Connecticut Historical Society
(1 Elizabeth St.)
Museum galleries feature interactive exhibits and over three million manuscripts on Connecticut history.

Connecticut Science Center (250 Columbus Blvd.)
Perfect for kids, the Connecticut Science Center offers highly interactive educational science exhibits featuring a wide range of topics, from physics to health to geology. See a 3D movie, try inventing something at the hands-on Idea Generator, or leave the kids at home and enjoy a night of food and music at the Liquid Lounge. 860-SCIENCE (860-724-3623)

Elizabeth Park (Prospect and Asylum Aves.)
The country’s first municipally owned rose garden, with more than 15,000 bushes representing 900 varieties. Peak bloom is in late June, making it a popular spot for wedding photos. The greenhouses are open to public, there’s a skating pond in winter, and they have an excellent restaurant called The Pond House.

Harriet Beecher Stowe Center
(77 Forest St.)
Home to the author of Uncle Tom’s Cabin and 30 other books, this carefully restored house features period art, memorabilia, and beautiful grounds. It is on the grounds of “Nook Farm,” along with the Mark Twain House. Guided tours are offered. 860-522-9258

Hartford Stage Company
(50 Church St.)
Featuring live professional theater in downtown Hartford, this Tony Award-winning venue produces original works, as well as adaptations of classics. 860-527-5151

Theaterworks (233 Pearl St.)
This is the place for cutting-edge theater productions in an intimate setting. 860-527-7838

The Wadsworth Atheneum (600 Main St.)
The nation’s oldest public museum, the Wadsworth’s grand, historic edifice is home to significant collections of American and international art, as well as major touring exhibitions. 860-278-2670

The XL Center (1 Civic Center Plaza)
This 16,000-seat sports and performance venue features the Connecticut Whale (AHL) hockey, UConn Basketball (men and women), skating shows, and big-time touring concerts. 860-249-6333

Xfinity Theatre ( 61 Savitt Way, off I-91.)
This outdoor music performance venue with a capacity of 30,000 attracts the biggest touring acts.

Mark Twain House
(351 Farmington Ave.)

Records from a data collection

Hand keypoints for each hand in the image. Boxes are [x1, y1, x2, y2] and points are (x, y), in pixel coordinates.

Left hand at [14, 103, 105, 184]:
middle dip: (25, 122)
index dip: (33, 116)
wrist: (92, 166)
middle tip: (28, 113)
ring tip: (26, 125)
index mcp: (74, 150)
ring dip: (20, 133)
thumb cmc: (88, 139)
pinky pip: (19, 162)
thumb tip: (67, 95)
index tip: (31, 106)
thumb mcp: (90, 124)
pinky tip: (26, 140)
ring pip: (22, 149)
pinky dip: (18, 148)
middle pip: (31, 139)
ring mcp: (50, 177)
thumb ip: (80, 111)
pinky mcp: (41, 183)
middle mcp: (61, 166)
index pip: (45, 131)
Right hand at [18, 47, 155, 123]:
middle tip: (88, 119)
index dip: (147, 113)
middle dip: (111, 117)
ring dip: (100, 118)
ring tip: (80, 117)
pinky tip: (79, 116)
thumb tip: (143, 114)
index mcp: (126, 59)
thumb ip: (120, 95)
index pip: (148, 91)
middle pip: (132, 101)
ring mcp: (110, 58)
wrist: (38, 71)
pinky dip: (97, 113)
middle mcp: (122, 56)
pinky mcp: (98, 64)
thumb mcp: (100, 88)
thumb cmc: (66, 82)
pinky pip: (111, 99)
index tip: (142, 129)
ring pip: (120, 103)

• [TASK SET]
[1] According to the attractions guide, when is peak bloom at Elizabeth Park?
[2] For each statement, indicate whether it agrees with the attractions guide, answering yes or no and quoting the deciding words: (a) The XL Center seats 16,000 people. (b) The Harriet Beecher Stowe Center shares the grounds of Nook Farm with the Wadsworth Atheneum. (c) The Xfinity Theatre is an indoor venue.
[3] Print the passage of the attractions guide from "Featuring live professional" to "(600 Main St.)".

• [TASK ANSWERS]
[1] Peak bloom is in late June.

[2]
(a) Yes: "This 16,000-seat sports and performance venue"
(b) No: "It is on the grounds of “Nook Farm,” along with the Mark Twain House."
(c) No: "This outdoor music performance venue with a capacity of 30,000"

[3]
Featuring live professional theater in downtown Hartford, this Tony Award-winning venue produces original works, as well as adaptations of classics. 860-527-5151

Theaterworks (233 Pearl St.)
This is the place for cutting-edge theater productions in an intimate setting. 860-527-7838

The Wadsworth Atheneum (600 Main St.)